■ THE PROBLEM ■
All of the listing, from first line to last, should be output exactly; the pictures stay out.

(GIVEN RECORDS Opens)

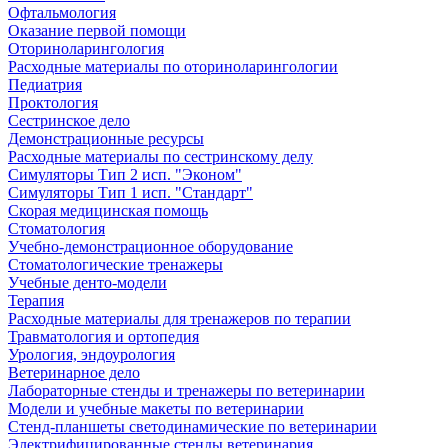
Офтальмология
Оказание первой помощи
Оториноларингология
Расходные материалы по оториноларингологии
Педиатрия
Проктология
Сестринское дело
Демонстрационные ресурсы
Расходные материалы по сестринскому делу
Симуляторы Тип 2 исп. "Эконом"
Симуляторы Тип 1 исп. "Стандарт"
Скорая медицинская помощь
Стоматология
Учебно-демонстрационное оборудование
Стоматологические тренажеры
Учебные денто-модели
Терапия
Расходные материалы для тренажеров по терапии
Травматология и ортопедия
Урология, эндоурология
Ветеринарное дело
Лабораторные стенды и тренажеры по ветеринарии
Модели и учебные макеты по ветеринарии
Стенд-планшеты светодинамические по ветеринарии
Электрифицированные стенды ветеринария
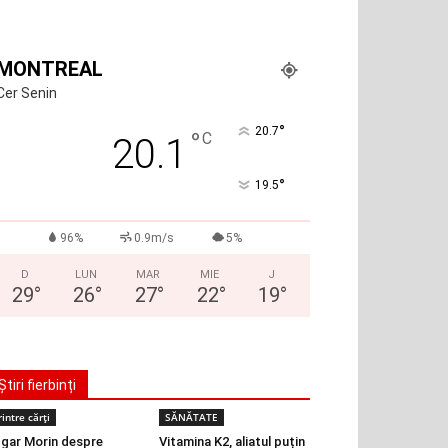
MONTREAL
Cer Senin
°
20.7
°
C
20.1
°
19.5
96%
0.9m/s
5%
D
LUN
MAR
MIE
J
29
°
26
°
27
°
22
°
19
°
Știri fierbinți
rintre cărți
SĂNĂTATE
gar Morin despre
Vitamina K2, aliatul puțin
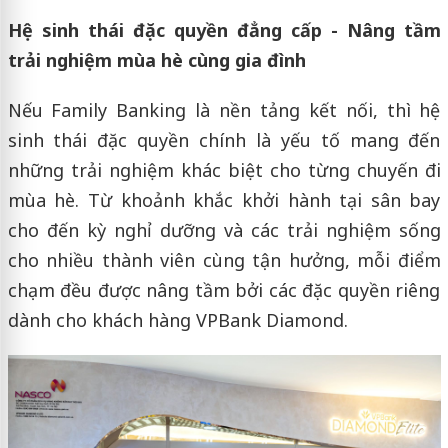
Hệ sinh thái đặc quyền đẳng cấp - Nâng tầm
trải nghiệm mùa hè cùng gia đình
Nếu Family Banking là nền tảng kết nối, thì hệ
sinh thái đặc quyền chính là yếu tố mang đến
những trải nghiệm khác biệt cho từng chuyến đi
mùa hè. Từ khoảnh khắc khởi hành tại sân bay
cho đến kỳ nghỉ dưỡng và các trải nghiệm sống
cho nhiều thành viên cùng tận hưởng, mỗi điểm
chạm đều được nâng tầm bởi các đặc quyền riêng
dành cho khách hàng VPBank Diamond.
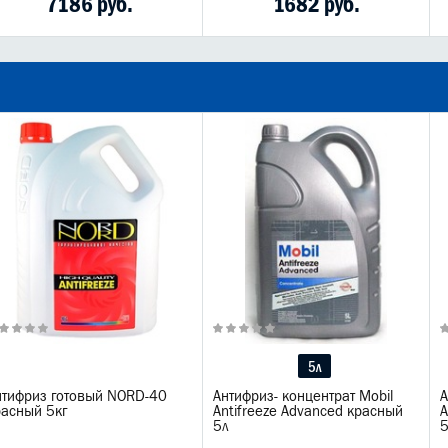
7186 руб.
1682 руб.
5л
нтифриз готовый NORD-40
Антифриз- концентрат Mobil
А
расный 5кг
Antifreeze Advanced красный
A
5л
5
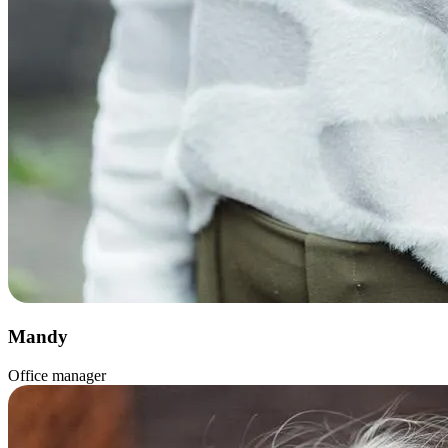
Mandy
Office manager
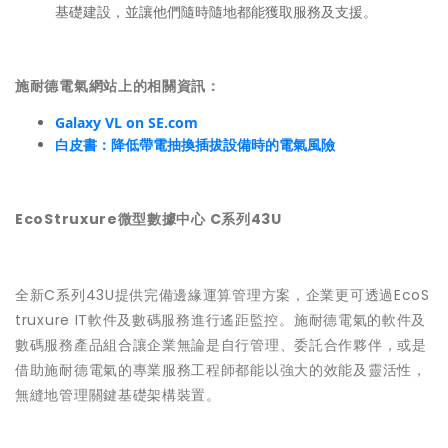
基礎建設，並讓他們隨時隨地都能獲取服務及支援。
施耐德電氣網站上的相關資訊：
Galaxy VL on SE.com
白皮書：降低帶電抽換插拔設備時的電氣風險
EcoStruxure微型數據中心 C系列43U
全新C系列43U提供完備邊緣運算管理方案，企業更可透過EcoS
truxure IT軟件及數碼服務進行遙距監控。施耐德電氣的軟件及
數碼服務產品組合讓企業無論是自行管理、委託合作夥伴，或是
借助施耐德電氣的專業服務工程師都能以強大的效能及靈活性，
無縫地管理關鍵基礎架構裝置。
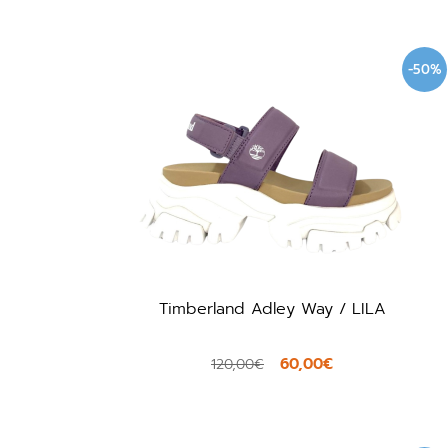
-50%
Timberland Adley Way / LILA
60,00€
120,00€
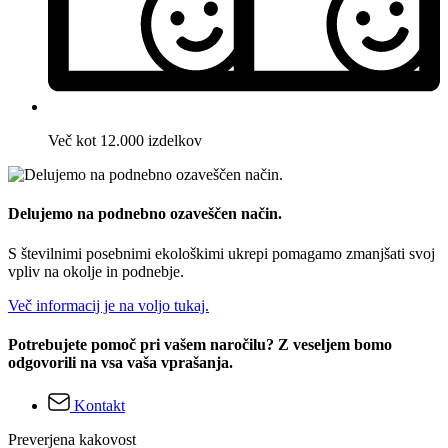
Več kot 12.000 izdelkov
Delujemo na podnebno ozaveščen način.
S številnimi posebnimi ekološkimi ukrepi pomagamo zmanjšati svoj
vpliv na okolje in podnebje.
Več informacij je na voljo tukaj.
Potrebujete pomoč pri vašem naročilu? Z veseljem bomo
odgovorili na vsa vaša vprašanja.
Kontakt
Preverjena kakovost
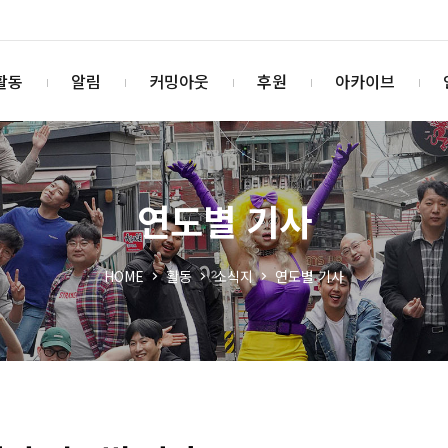
활동
알림
커밍아웃
후원
아카이브
연도별 기사
HOME
활동
소식지
연도별 기사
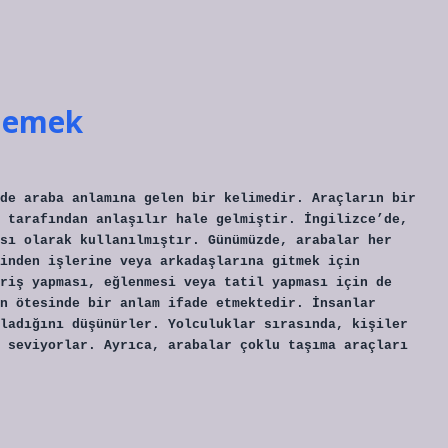
 demek
de araba anlamına gelen bir kelimedir. Araçların bir
 tarafından anlaşılır hale gelmiştir. İngilizce’de,
sı olarak kullanılmıştır. Günümüzde, arabalar her
inden işlerine veya arkadaşlarına gitmek için
riş yapması, eğlenmesi veya tatil yapması için de
n ötesinde bir anlam ifade etmektedir. İnsanlar
ladığını düşünürler. Yolculuklar sırasında, kişiler
 seviyorlar. Ayrıca, arabalar çoklu taşıma araçları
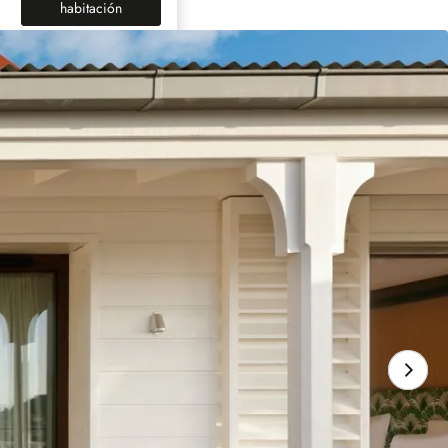
(nueva pestaña)
habitación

(GIVEN RECORDS Closes)

■ REPLY TO THE TASK ■
Офтальмология
Оказание первой помощи
Оториноларингология
Расходные материалы по оториноларингологии
Педиатрия
Проктология
Сестринское дело
Демонстрационные ресурсы
Расходные материалы по сестринскому делу
Симуляторы Тип 2 исп. "Эконом"
Симуляторы Тип 1 исп. "Стандарт"
Скорая медицинская помощь
Стоматология
Учебно-демонстрационное оборудование
Стоматологические тренажеры
Учебные денто-модели
Терапия
Расходные материалы для тренажеров по терапии
Травматология и ортопедия
Урология, эндоурология
Ветеринарное дело
Лабораторные стенды и тренажеры по ветеринарии
Модели и учебные макеты по ветеринарии
Стенд-планшеты светодинамические по ветеринарии
Электрифицированные стенды ветеринария
MONTREAL
Cer Senin
°
20.7
°
C
20.1
°
19.5
96%
0.9m/s
5%
D
LUN
MAR
MIE
J
29
°
26
°
27
°
22
°
19
°
Știri fierbinți
rintre cărți
SĂNĂTATE
gar Morin despre
Vitamina K2, aliatul puțin
Hệ sinh thái đặc quyền đẳng cấp - Nâng tầm
trải nghiệm mùa hè cùng gia đình
Nếu Family Banking là nền tảng kết nối, thì hệ
sinh thái đặc quyền chính là yếu tố mang đến
những trải nghiệm khác biệt cho từng chuyến đi
mùa hè. Từ khoảnh khắc khởi hành tại sân bay
cho đến kỳ nghỉ dưỡng và các trải nghiệm sống
cho nhiều thành viên cùng tận hưởng, mỗi điểm
chạm đều được nâng tầm bởi các đặc quyền riêng
dành cho khách hàng VPBank Diamond.
7186 руб.
1682 руб.
5л
нтифриз готовый NORD-40
Антифриз- концентрат Mobil
А
расный 5кг
Antifreeze Advanced красный
A
5л
5
Mandy
Office manager
基礎建設，並讓他們隨時隨地都能獲取服務及支援。
施耐德電氣網站上的相關資訊：
Galaxy VL on SE.com
白皮書：降低帶電抽換插拔設備時的電氣風險
EcoStruxure微型數據中心 C系列43U
全新C系列43U提供完備邊緣運算管理方案，企業更可透過EcoS
truxure IT軟件及數碼服務進行遙距監控。施耐德電氣的軟件及
數碼服務產品組合讓企業無論是自行管理、委託合作夥伴，或是
借助施耐德電氣的專業服務工程師都能以強大的效能及靈活性，
無縫地管理關鍵基礎架構裝置。
-50%
Timberland Adley Way / LILA
60,00€
120,00€
Več kot 12.000 izdelkov
Delujemo na podnebno ozaveščen način.
S številnimi posebnimi ekološkimi ukrepi pomagamo zmanjšati svoj
vpliv na okolje in podnebje.
Več informacij je na voljo tukaj.
Potrebujete pomoč pri vašem naročilu? Z veseljem bomo
odgovorili na vsa vaša vprašanja.
Kontakt
Preverjena kakovost
활동
알림
커밍아웃
후원
아카이브
연도별 기사
HOME
활동
소식지
연도별 기사
 demek
de araba anlamına gelen bir kelimedir. Araçların bir
 tarafından anlaşılır hale gelmiştir. İngilizce’de,
sı olarak kullanılmıştır. Günümüzde, arabalar her
inden işlerine veya arkadaşlarına gitmek için
riş yapması, eğlenmesi veya tatil yapması için de
n ötesinde bir anlam ifade etmektedir. İnsanlar
ladığını düşünürler. Yolculuklar sırasında, kişiler
 seviyorlar. Ayrıca, arabalar çoklu taşıma araçları
(nueva pestaña)
habitación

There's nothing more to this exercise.